When not cooking, it was obvious that the woman known to most as the Queen of the Kitchen still adored food, from shopping for it to dining out in the many countries the Childs moved to. After Paul Child was finished in France (known for lavish and well-executed meals) they were relocated to Germany, Norway and finally “home” to the United States, where Julia explored both the native cuisine and some of the more “outlandish” fare such as fledgling Chinese fare in Berlin.

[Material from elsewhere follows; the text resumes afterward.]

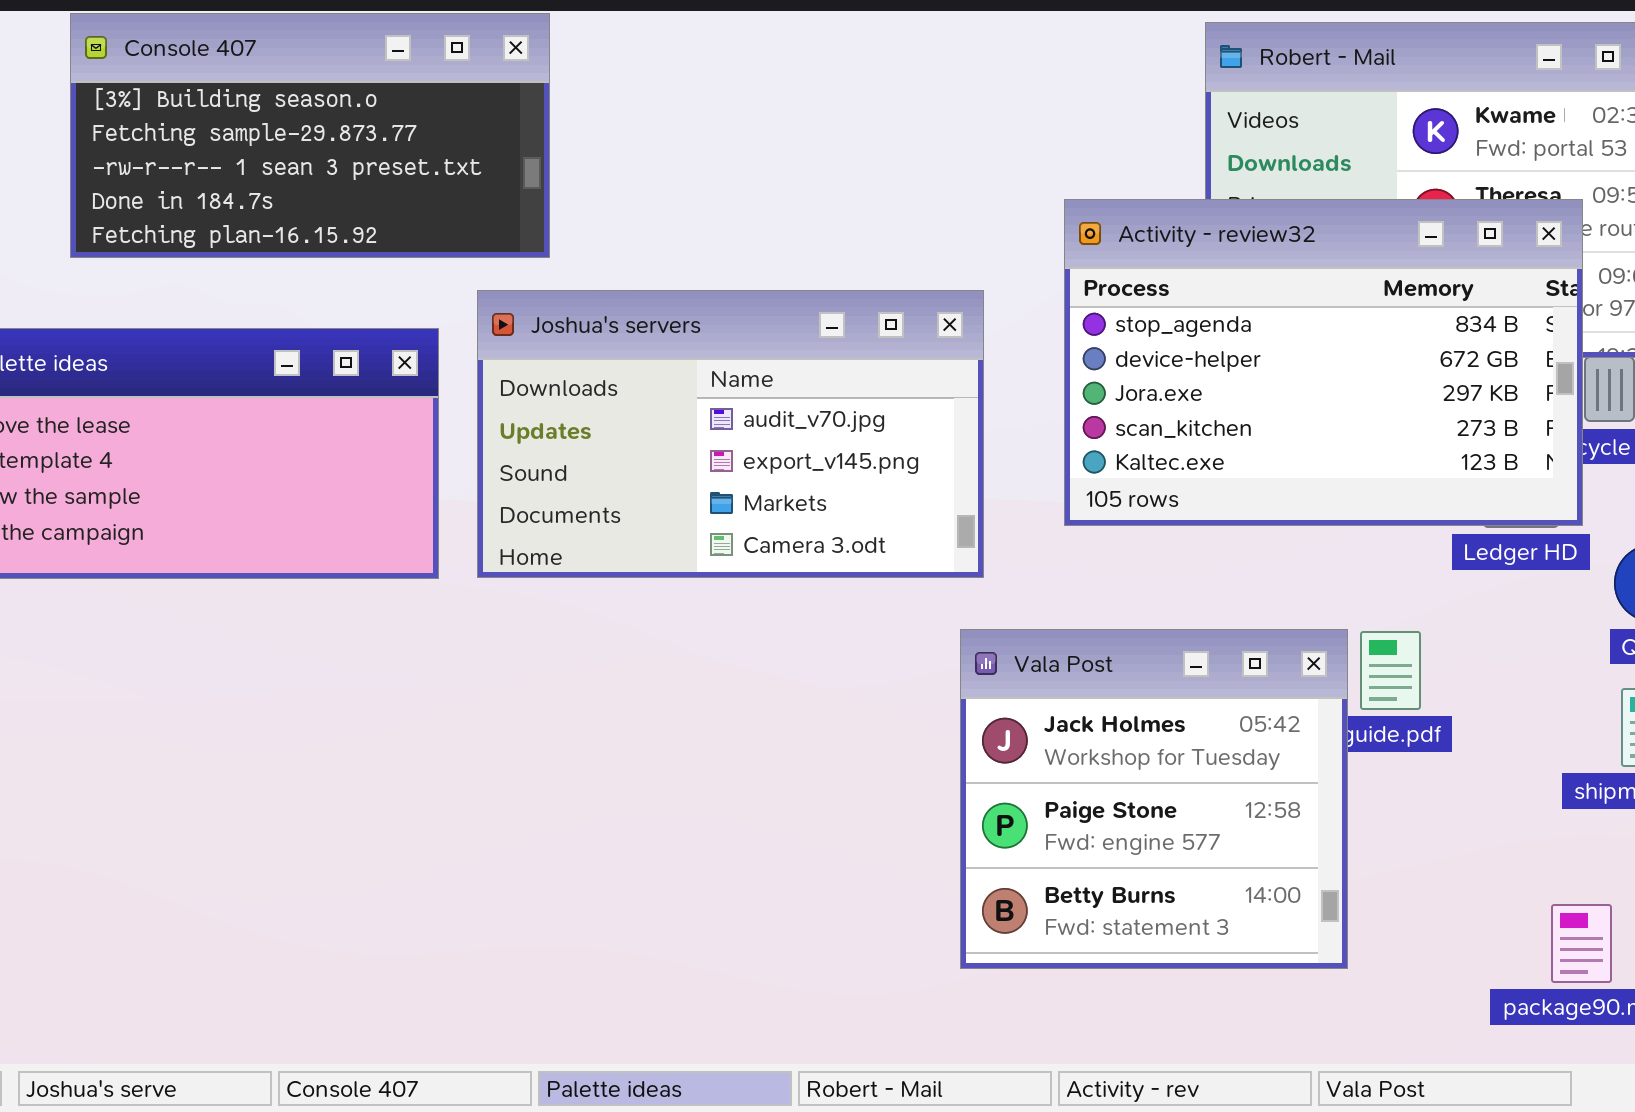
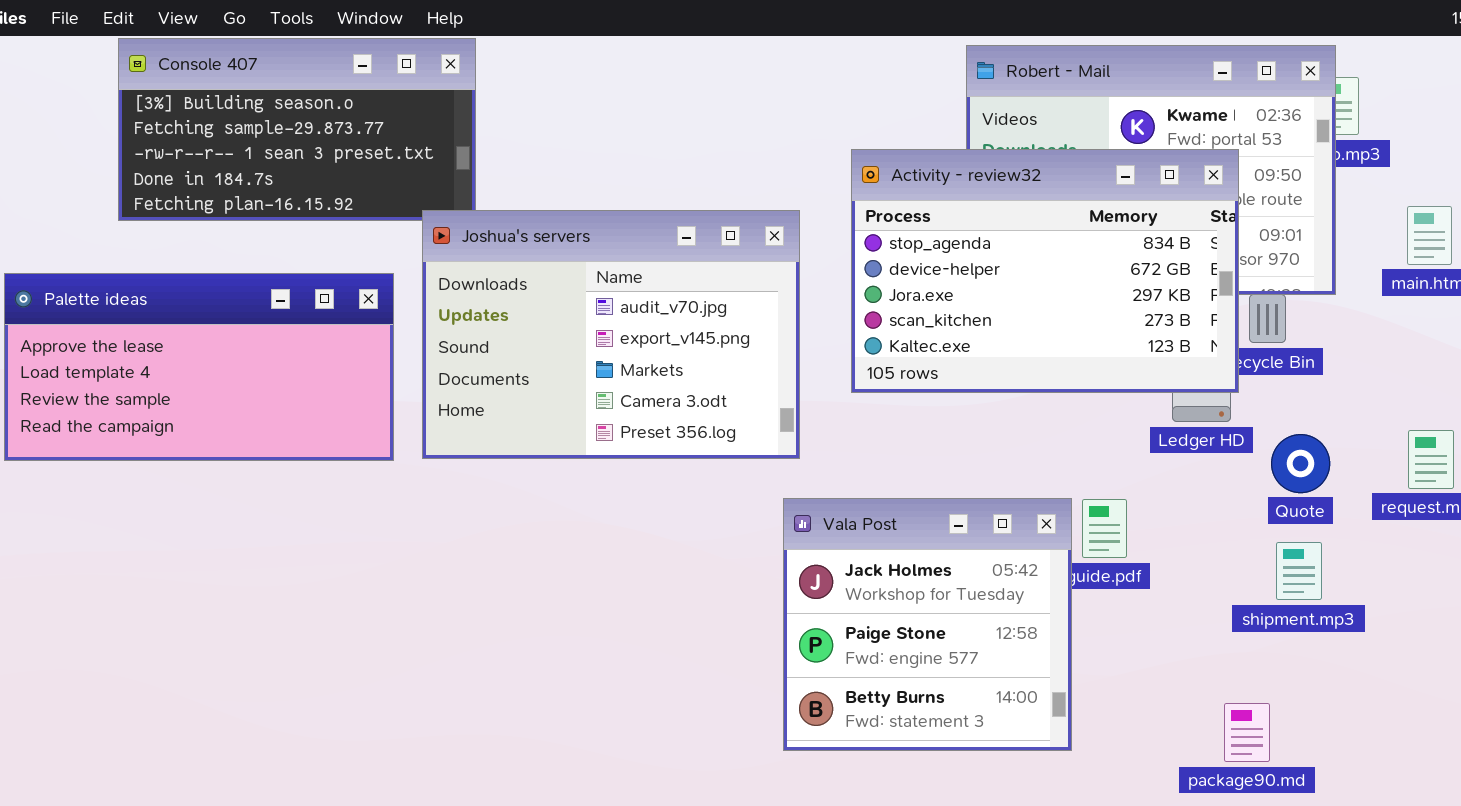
Activity - review32: [1064,199,1583,526] -> [851,149,1239,393], moved
Joshua's servers: [477,290,984,578] -> [422,210,800,459], resized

It is clear that the letters in As Always were written by not only food lovers, but food writers. The subtle, yet distinct flair the two use in their language and understanding of each other rings of the exacting standards of classic English teachers... and not just due to the era of their penning. The style of their writing, however, does make for a book that is rather “chewy”. While filled with good information and certainly not lacking in emotion, the book is also packed with anachronistic political talk and sayings which often warrant a footnote for explanation. It is more confusing for those readers who did not grow up in the 1950’s and never “caught up” on the general gossip of the time, especially if they do not hail from the U.S. Admittedly, that confusion coupled with the sheer length of each letter (admitted in passing by both of them to be excessive!) does lead to dryness in As Always, and most readers will find their attention straying out of boredom. Granted, the letters were picked out of what must have been an extensive array for their content, but the “food-minded” audience this book would appeal to will find the political satire lost on them.

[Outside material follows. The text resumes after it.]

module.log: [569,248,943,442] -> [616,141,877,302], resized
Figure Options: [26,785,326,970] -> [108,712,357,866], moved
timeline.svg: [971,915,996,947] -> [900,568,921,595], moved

It is a shame that Avis DeVoto’s story and true gifts to the concoction of Mastering the Art of French Cooking are not widely known. Had she been in France at the beginning of the Trois Gourmandes, the trio would have undoubtedly been a foursome. DeVoto was an excellent cook and writer in her own right, and easily could have written an “American cook’s” cookbook even before her introduction to the world of Julia Child’s cuisine. However, Julia Child is Julia Child, and her infectious personality and energy even in the depths of misery (following the Houghton Mifflin rejection) is one of the driving forces of the compilation. In As Always, Julia, the combination of the two women create a recipe for letter writing as wonderfully emulsified as a perfect Caesar dressing – it’s just tart enough, full of zip and goes down easy.